Well, a gremlin has snuck into my 820 lathe. I needed to drill an 18 mm hole in a steel rod. I engaged the back gears and it locked up when I turned it on. I checked and everything looked like it should. I put it in direct drive and turned it on, worked fine. Tried the back gears again, same problem. Finally tracked it down, I think. The lever on the bull gear is not working properly. When you flip in the back gear position it doesn’t go all the way down. When you push it down it seems to pop back up and the spindle locks. If you hold it down it engages properly. Will I need to disassemble the gear. The parts list shows a spring that I guess could be a problem? Thanks!


----------



## eeler1 (Jan 29, 2019)

Doesn't the 820 have a knob in front that you pull out to engage the back gears?  You may just need to adjust the knob/gear engagement to get it right.  The up/down stuff doesn't sound right to me, at least not for that model.  Pics would help.


----------



## vincent52100 (Jan 29, 2019)

I will get something me tomorrow.
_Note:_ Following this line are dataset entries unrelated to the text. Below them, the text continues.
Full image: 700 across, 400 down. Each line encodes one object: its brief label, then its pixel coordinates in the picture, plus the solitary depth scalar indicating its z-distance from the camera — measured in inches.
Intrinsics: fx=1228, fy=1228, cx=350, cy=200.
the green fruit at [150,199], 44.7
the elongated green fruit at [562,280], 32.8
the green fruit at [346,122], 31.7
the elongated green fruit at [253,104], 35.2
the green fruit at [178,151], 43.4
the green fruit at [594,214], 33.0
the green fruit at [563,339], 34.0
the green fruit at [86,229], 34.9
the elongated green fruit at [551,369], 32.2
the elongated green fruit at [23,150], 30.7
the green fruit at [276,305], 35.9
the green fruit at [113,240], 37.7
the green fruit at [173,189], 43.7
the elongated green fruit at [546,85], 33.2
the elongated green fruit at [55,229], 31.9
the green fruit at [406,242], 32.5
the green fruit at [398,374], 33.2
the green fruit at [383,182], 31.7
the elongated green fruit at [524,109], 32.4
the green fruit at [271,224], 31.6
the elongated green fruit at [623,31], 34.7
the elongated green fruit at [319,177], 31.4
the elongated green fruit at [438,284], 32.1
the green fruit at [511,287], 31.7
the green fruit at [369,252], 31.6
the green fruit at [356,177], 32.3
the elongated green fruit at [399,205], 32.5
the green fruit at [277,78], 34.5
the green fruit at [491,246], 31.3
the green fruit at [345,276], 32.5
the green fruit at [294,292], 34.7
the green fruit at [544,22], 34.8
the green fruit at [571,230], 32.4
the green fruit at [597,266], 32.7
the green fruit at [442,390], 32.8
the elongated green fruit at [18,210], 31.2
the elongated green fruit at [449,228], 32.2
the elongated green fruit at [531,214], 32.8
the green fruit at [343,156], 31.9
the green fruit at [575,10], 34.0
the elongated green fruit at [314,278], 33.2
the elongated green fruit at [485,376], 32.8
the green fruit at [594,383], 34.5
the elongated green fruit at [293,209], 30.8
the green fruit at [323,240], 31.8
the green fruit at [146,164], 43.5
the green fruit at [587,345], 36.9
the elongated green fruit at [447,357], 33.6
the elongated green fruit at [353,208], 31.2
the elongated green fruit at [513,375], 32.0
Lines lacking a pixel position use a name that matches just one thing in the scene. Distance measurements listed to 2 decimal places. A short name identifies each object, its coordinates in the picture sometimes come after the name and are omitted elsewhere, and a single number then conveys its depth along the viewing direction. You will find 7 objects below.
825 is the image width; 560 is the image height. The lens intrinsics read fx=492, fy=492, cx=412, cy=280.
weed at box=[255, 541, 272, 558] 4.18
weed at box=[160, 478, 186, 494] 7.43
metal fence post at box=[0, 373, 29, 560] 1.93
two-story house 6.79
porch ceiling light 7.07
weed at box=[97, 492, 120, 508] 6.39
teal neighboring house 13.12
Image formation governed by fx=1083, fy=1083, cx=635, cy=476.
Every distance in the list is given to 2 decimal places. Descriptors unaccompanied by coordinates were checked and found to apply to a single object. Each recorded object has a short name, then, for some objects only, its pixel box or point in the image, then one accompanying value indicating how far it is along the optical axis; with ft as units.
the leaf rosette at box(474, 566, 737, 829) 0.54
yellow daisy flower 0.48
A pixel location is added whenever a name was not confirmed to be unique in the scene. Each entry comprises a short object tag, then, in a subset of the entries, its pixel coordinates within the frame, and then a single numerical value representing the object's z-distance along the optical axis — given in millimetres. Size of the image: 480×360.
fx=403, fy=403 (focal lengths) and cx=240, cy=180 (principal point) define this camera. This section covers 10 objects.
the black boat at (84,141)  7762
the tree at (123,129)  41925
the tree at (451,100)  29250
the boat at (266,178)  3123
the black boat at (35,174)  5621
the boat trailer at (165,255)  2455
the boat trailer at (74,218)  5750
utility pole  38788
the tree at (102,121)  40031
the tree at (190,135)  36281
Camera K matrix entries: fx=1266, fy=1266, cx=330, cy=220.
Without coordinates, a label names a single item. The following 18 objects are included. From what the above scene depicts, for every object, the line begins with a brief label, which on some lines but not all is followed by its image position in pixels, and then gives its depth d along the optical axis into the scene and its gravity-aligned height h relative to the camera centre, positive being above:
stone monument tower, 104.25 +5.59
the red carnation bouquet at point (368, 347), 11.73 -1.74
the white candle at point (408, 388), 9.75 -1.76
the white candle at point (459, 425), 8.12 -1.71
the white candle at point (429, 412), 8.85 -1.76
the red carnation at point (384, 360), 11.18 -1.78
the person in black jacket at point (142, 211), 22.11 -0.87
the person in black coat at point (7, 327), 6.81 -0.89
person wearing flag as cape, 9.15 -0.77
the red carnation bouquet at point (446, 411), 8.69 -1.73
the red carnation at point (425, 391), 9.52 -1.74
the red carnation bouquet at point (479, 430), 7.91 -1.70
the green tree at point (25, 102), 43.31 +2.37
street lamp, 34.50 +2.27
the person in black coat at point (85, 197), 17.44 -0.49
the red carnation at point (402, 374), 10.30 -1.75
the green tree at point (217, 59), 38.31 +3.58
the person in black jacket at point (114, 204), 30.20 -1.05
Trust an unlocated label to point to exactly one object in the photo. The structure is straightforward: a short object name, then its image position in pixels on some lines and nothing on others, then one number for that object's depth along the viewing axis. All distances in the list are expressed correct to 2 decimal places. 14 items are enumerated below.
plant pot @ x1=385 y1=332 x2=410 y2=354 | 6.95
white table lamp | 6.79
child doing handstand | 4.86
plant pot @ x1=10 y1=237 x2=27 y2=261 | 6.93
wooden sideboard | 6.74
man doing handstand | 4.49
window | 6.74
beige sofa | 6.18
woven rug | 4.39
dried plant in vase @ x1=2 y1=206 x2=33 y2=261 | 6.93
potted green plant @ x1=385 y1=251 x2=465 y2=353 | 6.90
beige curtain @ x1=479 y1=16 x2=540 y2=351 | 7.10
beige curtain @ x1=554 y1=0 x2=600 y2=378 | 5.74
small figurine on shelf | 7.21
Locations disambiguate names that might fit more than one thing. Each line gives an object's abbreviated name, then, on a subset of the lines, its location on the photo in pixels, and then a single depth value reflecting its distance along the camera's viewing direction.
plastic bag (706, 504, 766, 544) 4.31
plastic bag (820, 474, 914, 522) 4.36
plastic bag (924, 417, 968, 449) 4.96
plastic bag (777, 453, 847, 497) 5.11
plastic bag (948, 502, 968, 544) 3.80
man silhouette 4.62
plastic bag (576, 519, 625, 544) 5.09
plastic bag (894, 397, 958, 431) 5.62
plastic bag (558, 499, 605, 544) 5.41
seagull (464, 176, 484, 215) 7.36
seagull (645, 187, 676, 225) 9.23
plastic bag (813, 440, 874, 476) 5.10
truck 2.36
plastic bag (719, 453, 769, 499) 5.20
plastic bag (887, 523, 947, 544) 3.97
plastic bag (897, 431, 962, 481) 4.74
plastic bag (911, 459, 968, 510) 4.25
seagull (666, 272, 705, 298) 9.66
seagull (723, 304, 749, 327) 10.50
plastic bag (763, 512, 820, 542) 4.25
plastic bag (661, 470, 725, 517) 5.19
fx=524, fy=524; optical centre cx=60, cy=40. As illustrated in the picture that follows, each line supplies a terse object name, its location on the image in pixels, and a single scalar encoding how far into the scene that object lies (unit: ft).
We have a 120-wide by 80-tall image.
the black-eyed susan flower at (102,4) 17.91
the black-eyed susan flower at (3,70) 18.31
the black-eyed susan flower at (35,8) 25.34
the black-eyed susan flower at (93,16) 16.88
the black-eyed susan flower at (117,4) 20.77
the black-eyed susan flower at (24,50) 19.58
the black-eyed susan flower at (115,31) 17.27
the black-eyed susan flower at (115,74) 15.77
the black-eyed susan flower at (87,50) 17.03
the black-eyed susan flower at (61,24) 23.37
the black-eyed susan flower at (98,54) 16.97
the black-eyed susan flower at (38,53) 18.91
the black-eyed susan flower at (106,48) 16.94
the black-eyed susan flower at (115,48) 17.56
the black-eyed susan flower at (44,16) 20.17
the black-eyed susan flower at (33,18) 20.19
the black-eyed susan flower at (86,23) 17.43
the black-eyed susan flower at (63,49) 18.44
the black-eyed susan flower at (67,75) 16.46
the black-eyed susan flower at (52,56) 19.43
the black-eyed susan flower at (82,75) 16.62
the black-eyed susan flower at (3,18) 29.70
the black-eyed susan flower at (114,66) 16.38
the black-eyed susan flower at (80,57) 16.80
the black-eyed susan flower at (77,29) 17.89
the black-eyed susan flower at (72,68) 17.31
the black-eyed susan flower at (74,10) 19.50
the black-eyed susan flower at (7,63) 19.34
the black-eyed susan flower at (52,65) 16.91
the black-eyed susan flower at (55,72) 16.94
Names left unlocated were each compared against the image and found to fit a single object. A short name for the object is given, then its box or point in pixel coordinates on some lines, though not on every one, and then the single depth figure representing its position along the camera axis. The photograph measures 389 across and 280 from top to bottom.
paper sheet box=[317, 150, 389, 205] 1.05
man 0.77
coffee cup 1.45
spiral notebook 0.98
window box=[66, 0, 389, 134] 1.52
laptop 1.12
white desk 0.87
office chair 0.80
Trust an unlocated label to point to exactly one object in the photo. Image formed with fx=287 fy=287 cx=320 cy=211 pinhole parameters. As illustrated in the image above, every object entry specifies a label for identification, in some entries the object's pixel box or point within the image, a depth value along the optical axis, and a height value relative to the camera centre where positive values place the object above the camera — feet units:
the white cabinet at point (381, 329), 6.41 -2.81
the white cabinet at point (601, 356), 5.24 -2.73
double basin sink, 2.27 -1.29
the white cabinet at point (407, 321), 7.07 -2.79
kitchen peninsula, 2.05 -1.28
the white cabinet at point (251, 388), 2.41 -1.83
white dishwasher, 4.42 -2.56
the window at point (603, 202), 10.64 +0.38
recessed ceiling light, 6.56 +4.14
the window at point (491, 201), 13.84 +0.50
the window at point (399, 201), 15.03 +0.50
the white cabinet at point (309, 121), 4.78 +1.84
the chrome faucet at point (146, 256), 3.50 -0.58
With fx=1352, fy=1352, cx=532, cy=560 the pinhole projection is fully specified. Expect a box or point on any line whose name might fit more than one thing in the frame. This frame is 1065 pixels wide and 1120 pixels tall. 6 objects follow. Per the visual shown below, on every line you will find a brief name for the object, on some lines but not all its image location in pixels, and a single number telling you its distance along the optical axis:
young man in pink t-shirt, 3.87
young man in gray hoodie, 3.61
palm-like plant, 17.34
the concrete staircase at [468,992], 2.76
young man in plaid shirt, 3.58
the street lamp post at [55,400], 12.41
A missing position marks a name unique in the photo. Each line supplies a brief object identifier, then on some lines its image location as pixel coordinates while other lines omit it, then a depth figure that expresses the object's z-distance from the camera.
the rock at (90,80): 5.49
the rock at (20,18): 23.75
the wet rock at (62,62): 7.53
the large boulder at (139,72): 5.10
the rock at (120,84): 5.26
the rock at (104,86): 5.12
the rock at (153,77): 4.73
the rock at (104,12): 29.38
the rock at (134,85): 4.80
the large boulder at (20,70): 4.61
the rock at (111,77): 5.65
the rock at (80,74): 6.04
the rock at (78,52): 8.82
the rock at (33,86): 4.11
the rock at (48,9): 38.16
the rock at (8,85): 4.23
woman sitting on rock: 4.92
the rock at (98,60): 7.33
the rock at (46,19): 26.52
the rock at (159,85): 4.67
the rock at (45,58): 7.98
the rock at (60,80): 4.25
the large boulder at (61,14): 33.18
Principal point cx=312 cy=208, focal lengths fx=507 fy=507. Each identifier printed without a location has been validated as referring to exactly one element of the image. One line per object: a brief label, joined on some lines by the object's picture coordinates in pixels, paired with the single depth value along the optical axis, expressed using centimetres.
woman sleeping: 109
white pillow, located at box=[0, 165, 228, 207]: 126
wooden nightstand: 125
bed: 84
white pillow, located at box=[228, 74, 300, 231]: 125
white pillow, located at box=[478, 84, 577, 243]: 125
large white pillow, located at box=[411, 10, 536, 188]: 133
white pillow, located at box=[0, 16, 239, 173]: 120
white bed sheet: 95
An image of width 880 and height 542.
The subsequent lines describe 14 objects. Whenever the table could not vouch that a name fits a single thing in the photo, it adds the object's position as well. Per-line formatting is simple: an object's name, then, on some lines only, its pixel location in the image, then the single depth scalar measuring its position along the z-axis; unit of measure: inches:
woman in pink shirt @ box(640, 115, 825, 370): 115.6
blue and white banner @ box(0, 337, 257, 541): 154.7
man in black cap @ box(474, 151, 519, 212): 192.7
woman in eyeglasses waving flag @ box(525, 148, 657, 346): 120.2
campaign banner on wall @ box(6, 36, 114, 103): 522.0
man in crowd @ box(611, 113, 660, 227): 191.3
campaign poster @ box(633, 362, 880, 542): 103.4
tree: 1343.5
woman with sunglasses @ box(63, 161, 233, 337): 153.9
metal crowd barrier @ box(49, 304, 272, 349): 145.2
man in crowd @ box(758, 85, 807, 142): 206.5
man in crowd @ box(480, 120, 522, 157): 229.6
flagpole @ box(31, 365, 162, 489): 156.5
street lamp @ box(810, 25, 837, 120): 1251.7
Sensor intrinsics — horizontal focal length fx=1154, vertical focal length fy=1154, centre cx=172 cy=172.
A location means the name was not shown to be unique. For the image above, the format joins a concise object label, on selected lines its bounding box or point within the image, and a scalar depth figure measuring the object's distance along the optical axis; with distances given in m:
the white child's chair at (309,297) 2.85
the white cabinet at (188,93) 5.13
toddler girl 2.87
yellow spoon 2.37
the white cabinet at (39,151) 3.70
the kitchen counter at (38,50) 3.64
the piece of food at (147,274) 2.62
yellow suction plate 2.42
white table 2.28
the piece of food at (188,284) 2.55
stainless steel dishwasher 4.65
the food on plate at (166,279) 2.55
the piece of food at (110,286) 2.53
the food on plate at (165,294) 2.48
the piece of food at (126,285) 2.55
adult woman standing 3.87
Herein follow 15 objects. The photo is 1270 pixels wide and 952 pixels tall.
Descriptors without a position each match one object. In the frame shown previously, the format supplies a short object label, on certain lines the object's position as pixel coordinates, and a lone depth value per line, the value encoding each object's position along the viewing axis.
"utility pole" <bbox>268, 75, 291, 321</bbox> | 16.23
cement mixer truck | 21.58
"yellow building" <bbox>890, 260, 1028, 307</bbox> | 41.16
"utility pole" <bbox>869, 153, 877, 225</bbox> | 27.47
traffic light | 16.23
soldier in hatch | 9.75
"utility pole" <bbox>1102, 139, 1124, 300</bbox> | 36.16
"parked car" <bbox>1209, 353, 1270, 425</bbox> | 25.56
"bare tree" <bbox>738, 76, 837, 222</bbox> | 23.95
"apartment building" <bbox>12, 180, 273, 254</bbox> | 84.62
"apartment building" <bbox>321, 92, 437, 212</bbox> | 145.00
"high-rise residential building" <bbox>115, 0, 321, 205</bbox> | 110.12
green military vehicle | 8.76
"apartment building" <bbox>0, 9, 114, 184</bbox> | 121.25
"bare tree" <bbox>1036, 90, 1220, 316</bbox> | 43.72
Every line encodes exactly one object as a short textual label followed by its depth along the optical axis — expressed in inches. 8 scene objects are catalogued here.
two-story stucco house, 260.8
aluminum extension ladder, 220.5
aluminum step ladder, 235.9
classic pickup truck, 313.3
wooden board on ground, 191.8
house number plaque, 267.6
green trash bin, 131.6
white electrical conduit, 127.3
Thanks


----------



## tmenyc (Jan 30, 2019)

With a similar issue, I started a discussion in this exact subject recently...and think we had a pretty precise resolution.  Check here:
https://www.hobby-machinist.com/threads/logan-820-direct-drive.76035/#post-638340

Tim


----------



## vincent52100 (Jan 30, 2019)

Thanks for the replies but technical advice won’t help. What I need is a doctor who specializes in the treatment of stupid! I’ve been using direct drive and back gears with no problem. BUT when I used it this last and time tried it I mentally reversed the lever position on the bull gear. Maybe I’m getting senile. I took a silver marking pin and labeled the positions to prevent another brain failure.


----------



## tmenyc (Jan 30, 2019)

Thats why I have a cheat sheet, in 14 pt type, at eye level in front of me, for back and direct drive and the positions of the feed reverse and power feed levers for various operations.  Gets a step ahead of the stupid!


----------



## vincent52100 (Jan 30, 2019)

Certainly what I need to do!


----------



## tmenyc (Jan 31, 2019)

I'll send a picture of it tonight.


----------



## gjmontll (Jan 31, 2019)

tmenyc said:


> I'll send a picture of it tonight.


Tim, That would be useful!


----------